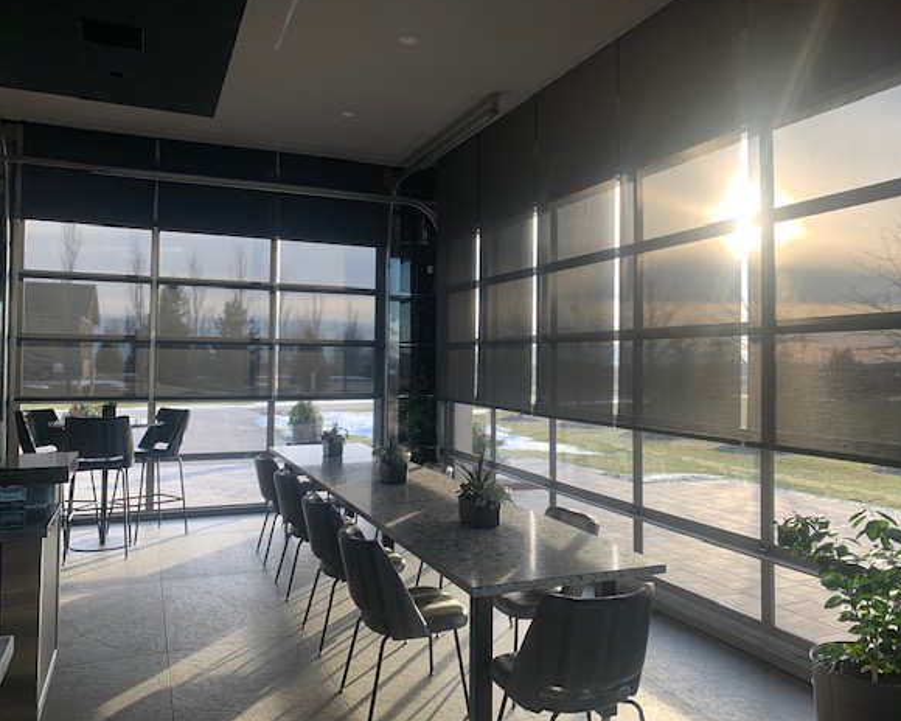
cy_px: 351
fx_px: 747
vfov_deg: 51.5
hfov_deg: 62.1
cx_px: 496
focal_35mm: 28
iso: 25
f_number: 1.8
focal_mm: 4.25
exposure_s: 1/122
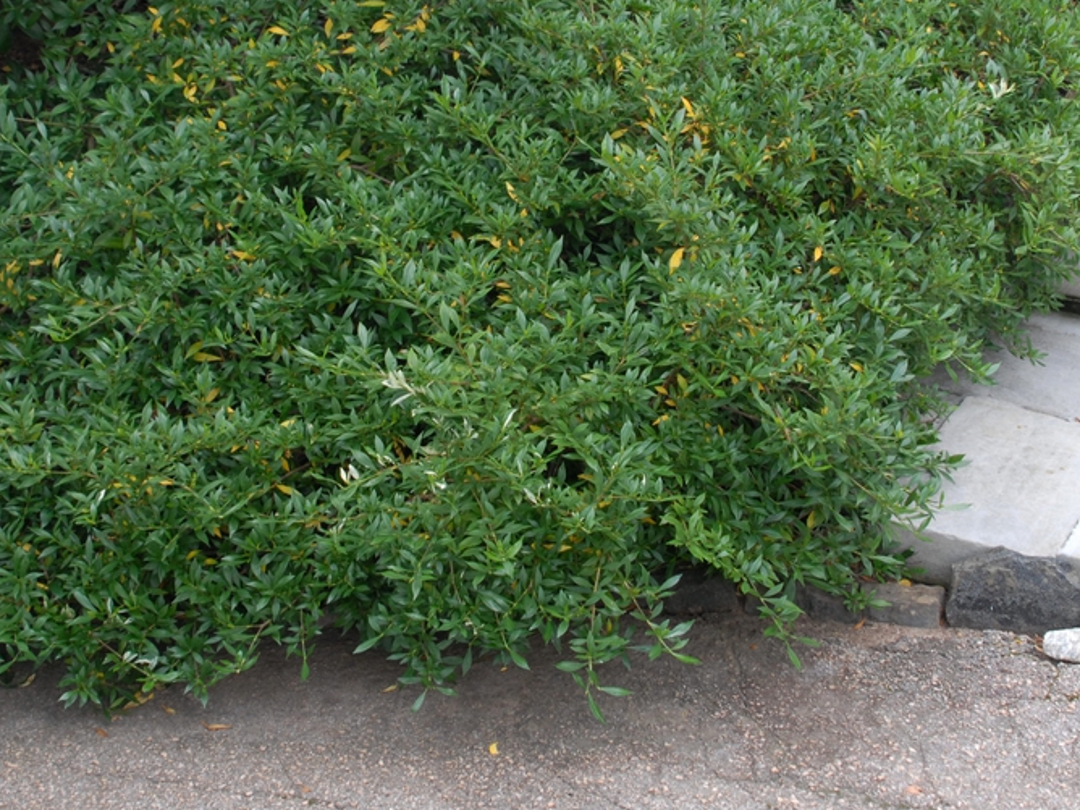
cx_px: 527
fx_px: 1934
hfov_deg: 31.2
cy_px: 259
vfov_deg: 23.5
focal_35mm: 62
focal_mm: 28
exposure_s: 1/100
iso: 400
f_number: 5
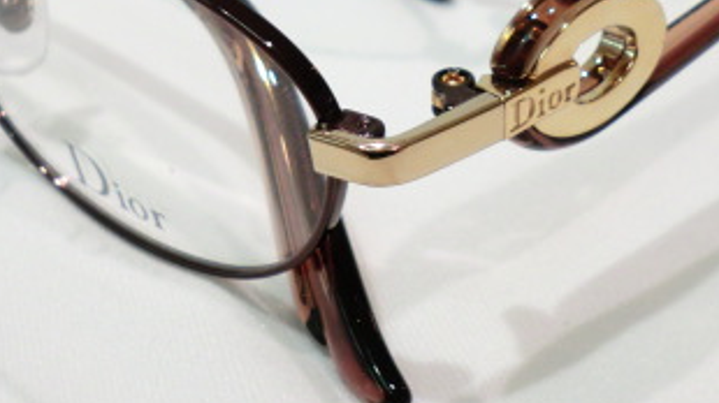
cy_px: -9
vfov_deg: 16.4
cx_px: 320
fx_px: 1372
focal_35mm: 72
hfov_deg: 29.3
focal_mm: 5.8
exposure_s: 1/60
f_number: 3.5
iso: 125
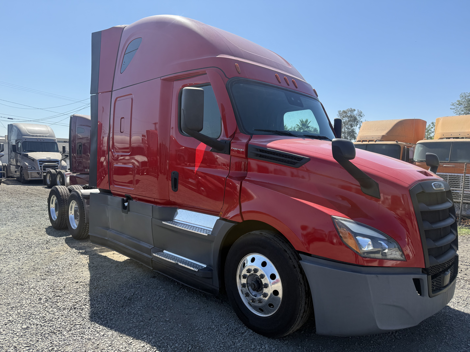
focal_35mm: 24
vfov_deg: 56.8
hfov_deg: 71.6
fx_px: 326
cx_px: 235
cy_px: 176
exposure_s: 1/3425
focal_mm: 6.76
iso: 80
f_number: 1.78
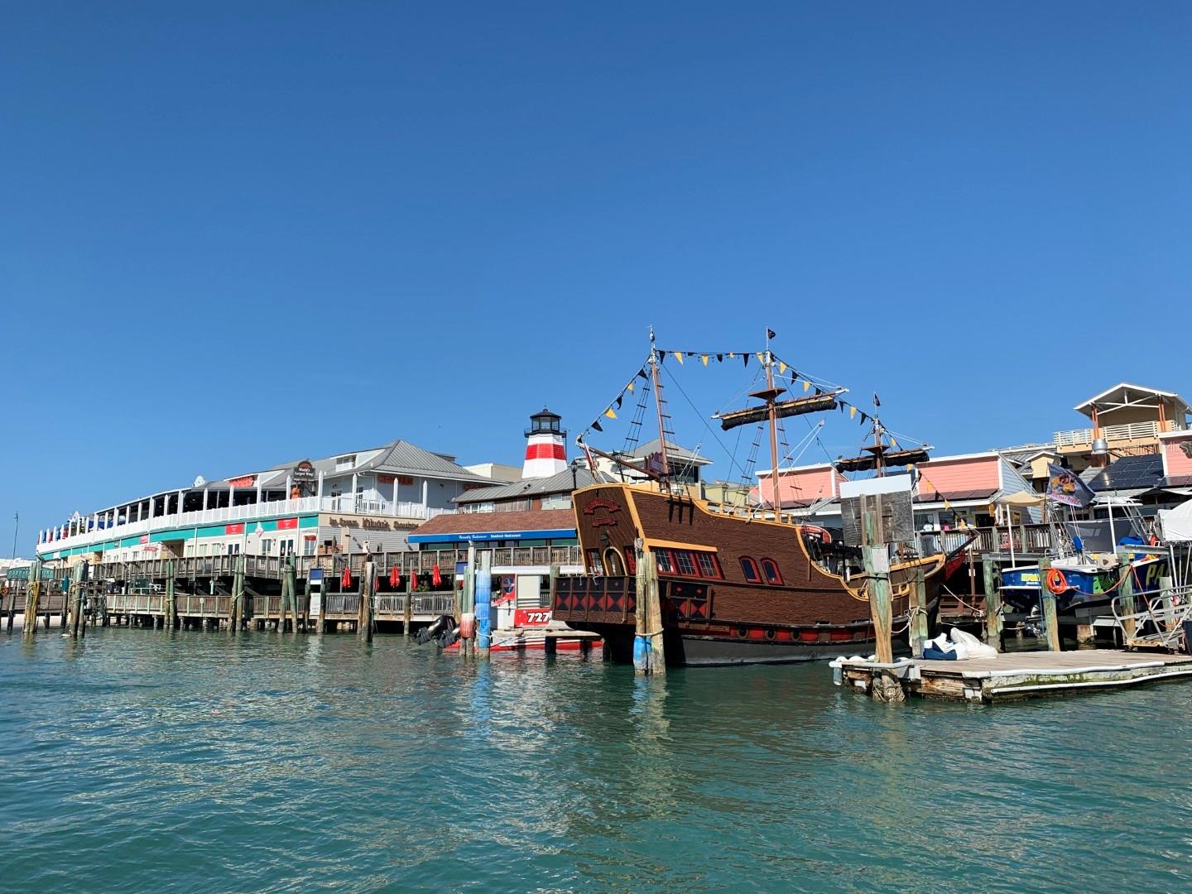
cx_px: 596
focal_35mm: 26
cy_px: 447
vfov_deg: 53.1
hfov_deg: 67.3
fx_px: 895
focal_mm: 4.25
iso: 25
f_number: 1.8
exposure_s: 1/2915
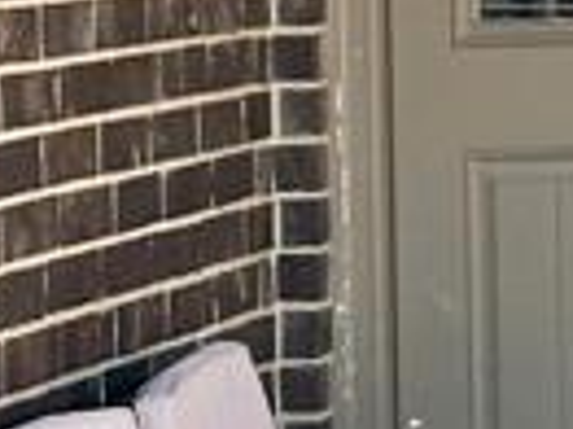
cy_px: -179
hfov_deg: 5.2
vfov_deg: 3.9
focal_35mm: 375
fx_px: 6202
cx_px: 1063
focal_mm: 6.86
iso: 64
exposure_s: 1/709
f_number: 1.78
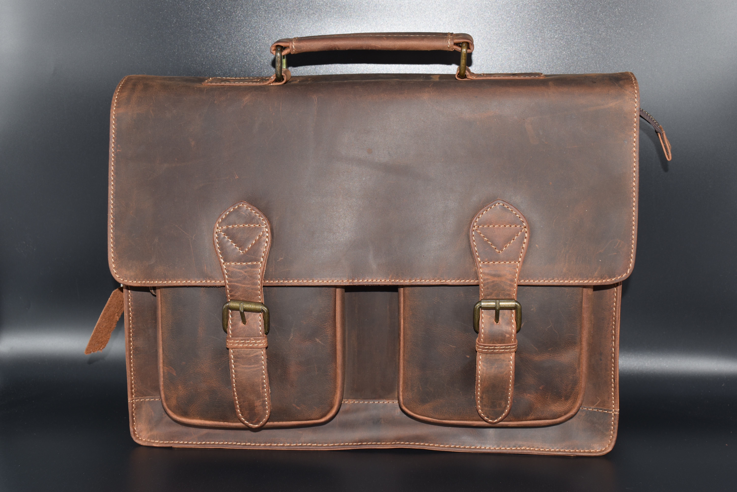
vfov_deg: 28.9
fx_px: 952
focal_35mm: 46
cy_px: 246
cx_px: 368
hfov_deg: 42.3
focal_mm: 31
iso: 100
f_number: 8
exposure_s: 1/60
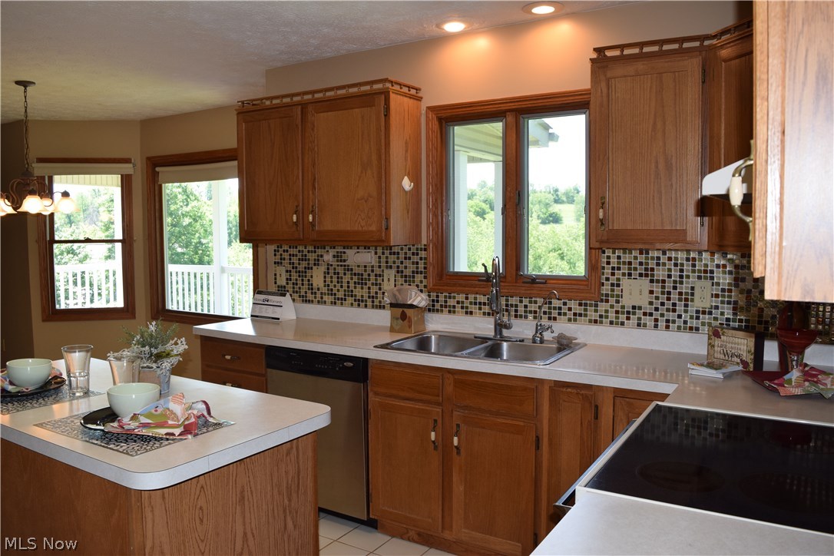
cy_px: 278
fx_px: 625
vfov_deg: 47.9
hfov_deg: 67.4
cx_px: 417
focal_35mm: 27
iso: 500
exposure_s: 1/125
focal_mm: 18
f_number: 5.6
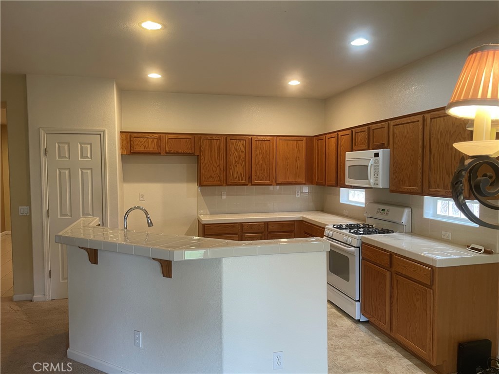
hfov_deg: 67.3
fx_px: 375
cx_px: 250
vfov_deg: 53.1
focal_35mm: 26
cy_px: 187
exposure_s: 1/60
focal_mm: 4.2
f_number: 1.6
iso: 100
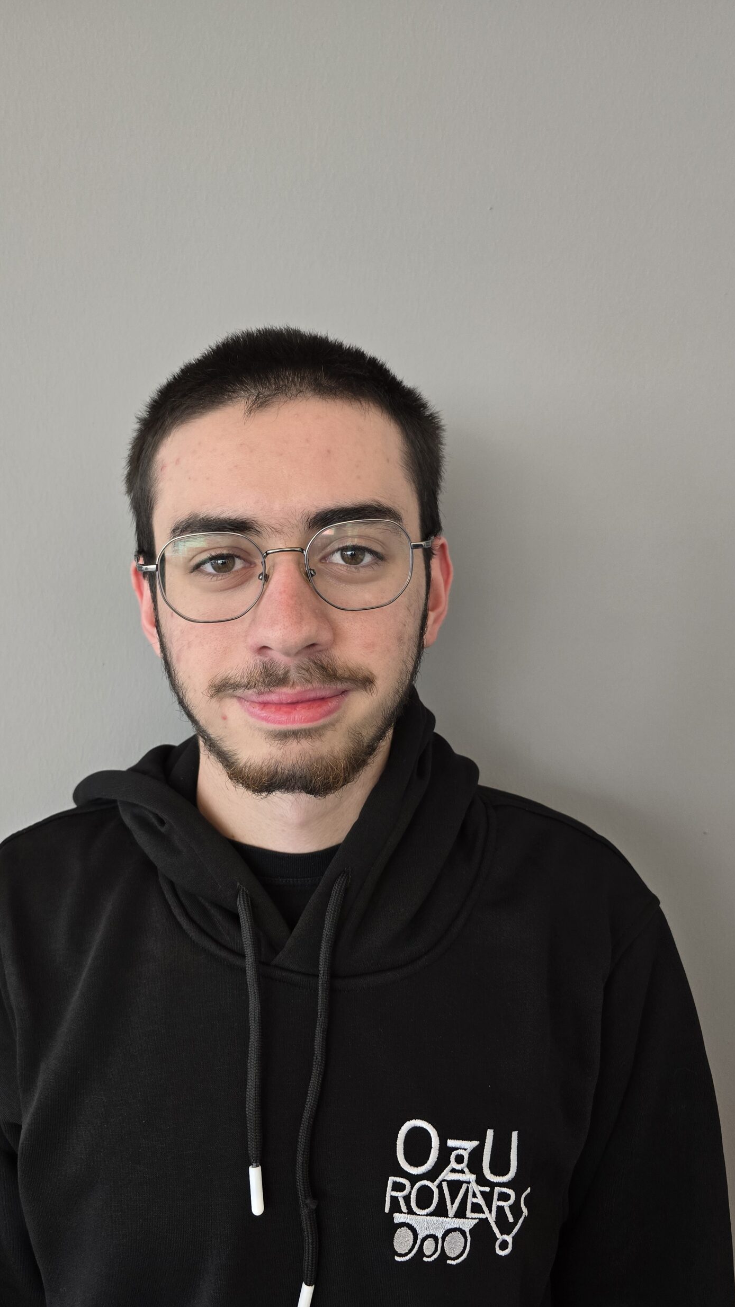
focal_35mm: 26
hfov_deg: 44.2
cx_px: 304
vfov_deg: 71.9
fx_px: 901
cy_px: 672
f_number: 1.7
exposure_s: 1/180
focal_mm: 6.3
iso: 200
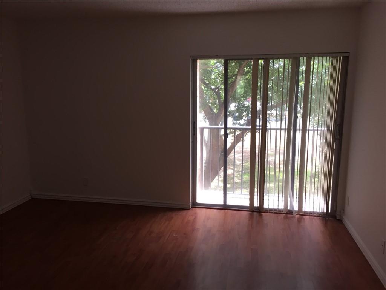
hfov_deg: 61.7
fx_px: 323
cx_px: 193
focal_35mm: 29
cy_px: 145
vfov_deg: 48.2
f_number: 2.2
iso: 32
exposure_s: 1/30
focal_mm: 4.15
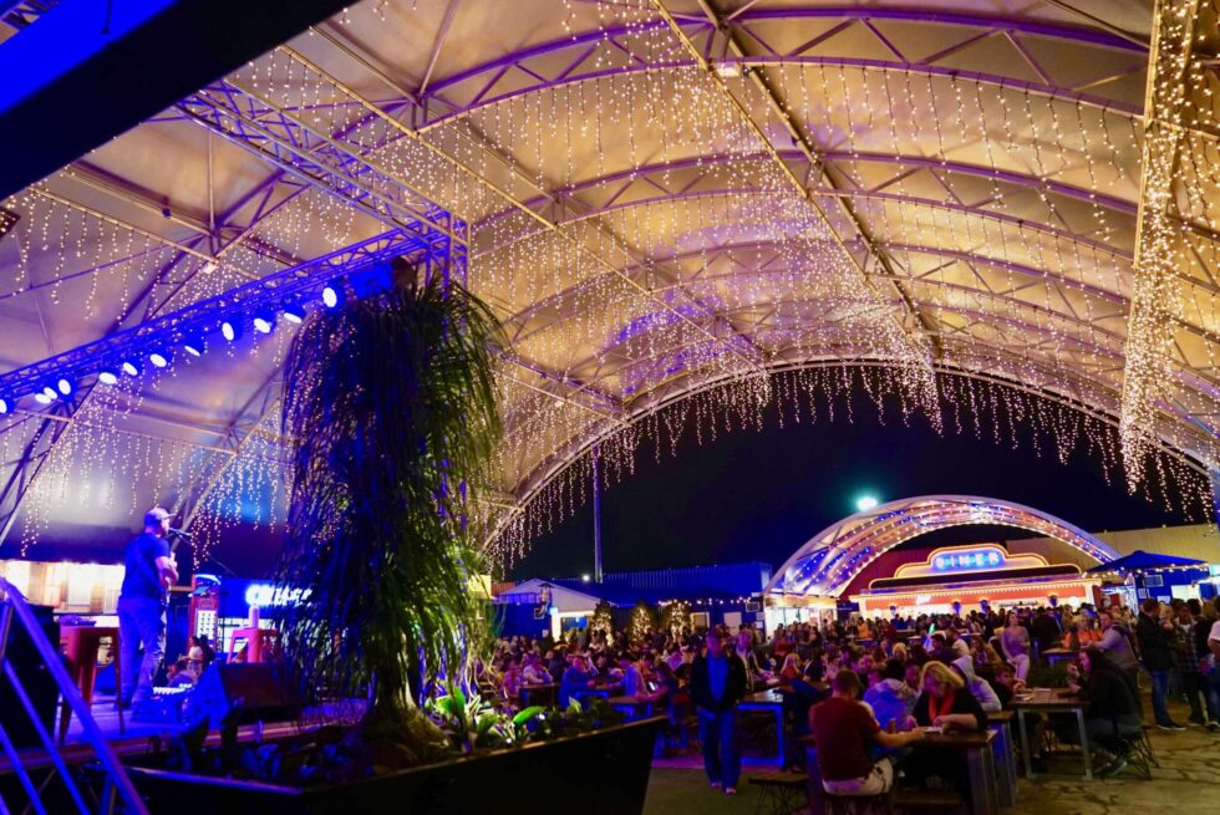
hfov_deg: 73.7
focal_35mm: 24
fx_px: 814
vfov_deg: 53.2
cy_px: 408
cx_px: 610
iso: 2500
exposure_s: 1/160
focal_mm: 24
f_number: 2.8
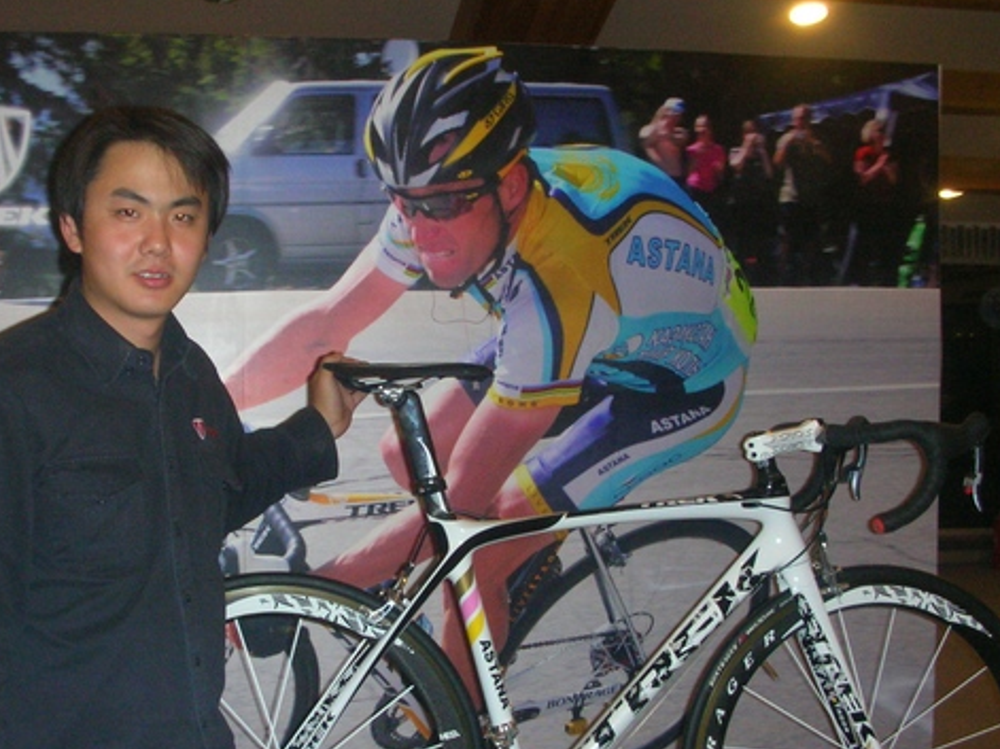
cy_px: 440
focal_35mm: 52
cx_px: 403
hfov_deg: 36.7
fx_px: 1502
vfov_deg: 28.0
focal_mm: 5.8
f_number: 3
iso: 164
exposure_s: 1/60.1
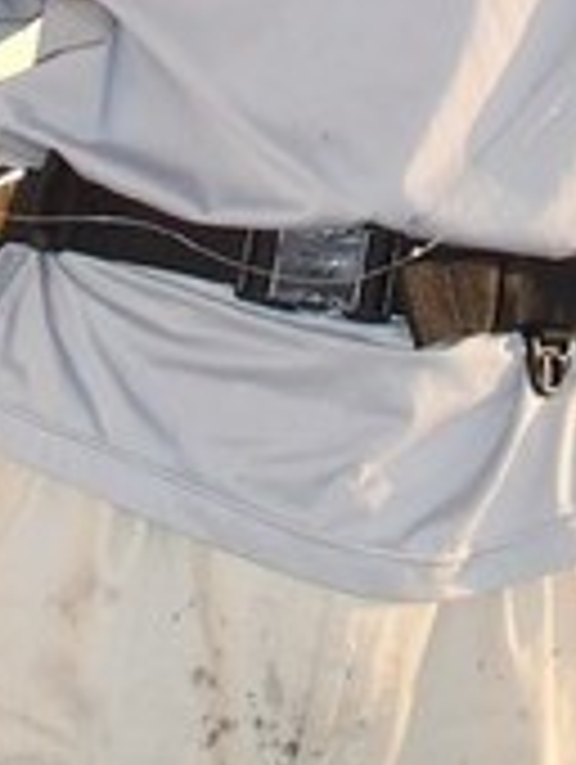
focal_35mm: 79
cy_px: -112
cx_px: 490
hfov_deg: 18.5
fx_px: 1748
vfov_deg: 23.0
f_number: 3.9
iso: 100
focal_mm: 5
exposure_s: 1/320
::::::::::
**TASK INSTRUCTIONS:**
Word for word, reproduce the listing above; no image should be carried over.

**ANSWER SPACE:**
cy_px: 351
fx_px: 747
vfov_deg: 51.5
hfov_deg: 62.1
cx_px: 496
focal_35mm: 28
iso: 25
f_number: 1.8
focal_mm: 4.25
exposure_s: 1/122
cx_px: 527
fx_px: 1934
hfov_deg: 31.2
cy_px: 259
vfov_deg: 23.5
focal_35mm: 62
focal_mm: 28
exposure_s: 1/100
iso: 400
f_number: 5
cy_px: -9
vfov_deg: 16.4
cx_px: 320
fx_px: 1372
focal_35mm: 72
hfov_deg: 29.3
focal_mm: 5.8
exposure_s: 1/60
f_number: 3.5
iso: 125
focal_35mm: 24
vfov_deg: 56.8
hfov_deg: 71.6
fx_px: 326
cx_px: 235
cy_px: 176
exposure_s: 1/3425
focal_mm: 6.76
iso: 80
f_number: 1.78
cx_px: 596
focal_35mm: 26
cy_px: 447
vfov_deg: 53.1
hfov_deg: 67.3
fx_px: 895
focal_mm: 4.25
iso: 25
f_number: 1.8
exposure_s: 1/2915
cy_px: -179
hfov_deg: 5.2
vfov_deg: 3.9
focal_35mm: 375
fx_px: 6202
cx_px: 1063
focal_mm: 6.86
iso: 64
exposure_s: 1/709
f_number: 1.78
vfov_deg: 28.9
fx_px: 952
focal_35mm: 46
cy_px: 246
cx_px: 368
hfov_deg: 42.3
focal_mm: 31
iso: 100
f_number: 8
exposure_s: 1/60
cy_px: 278
fx_px: 625
vfov_deg: 47.9
hfov_deg: 67.4
cx_px: 417
focal_35mm: 27
iso: 500
exposure_s: 1/125
focal_mm: 18
f_number: 5.6
hfov_deg: 67.3
fx_px: 375
cx_px: 250
vfov_deg: 53.1
focal_35mm: 26
cy_px: 187
exposure_s: 1/60
focal_mm: 4.2
f_number: 1.6
iso: 100
focal_35mm: 26
hfov_deg: 44.2
cx_px: 304
vfov_deg: 71.9
fx_px: 901
cy_px: 672
f_number: 1.7
exposure_s: 1/180
focal_mm: 6.3
iso: 200
hfov_deg: 61.7
fx_px: 323
cx_px: 193
focal_35mm: 29
cy_px: 145
vfov_deg: 48.2
f_number: 2.2
iso: 32
exposure_s: 1/30
focal_mm: 4.15
hfov_deg: 73.7
focal_35mm: 24
fx_px: 814
vfov_deg: 53.2
cy_px: 408
cx_px: 610
iso: 2500
exposure_s: 1/160
focal_mm: 24
f_number: 2.8
cy_px: 440
focal_35mm: 52
cx_px: 403
hfov_deg: 36.7
fx_px: 1502
vfov_deg: 28.0
focal_mm: 5.8
f_number: 3
iso: 164
exposure_s: 1/60.1
focal_35mm: 79
cy_px: -112
cx_px: 490
hfov_deg: 18.5
fx_px: 1748
vfov_deg: 23.0
f_number: 3.9
iso: 100
focal_mm: 5
exposure_s: 1/320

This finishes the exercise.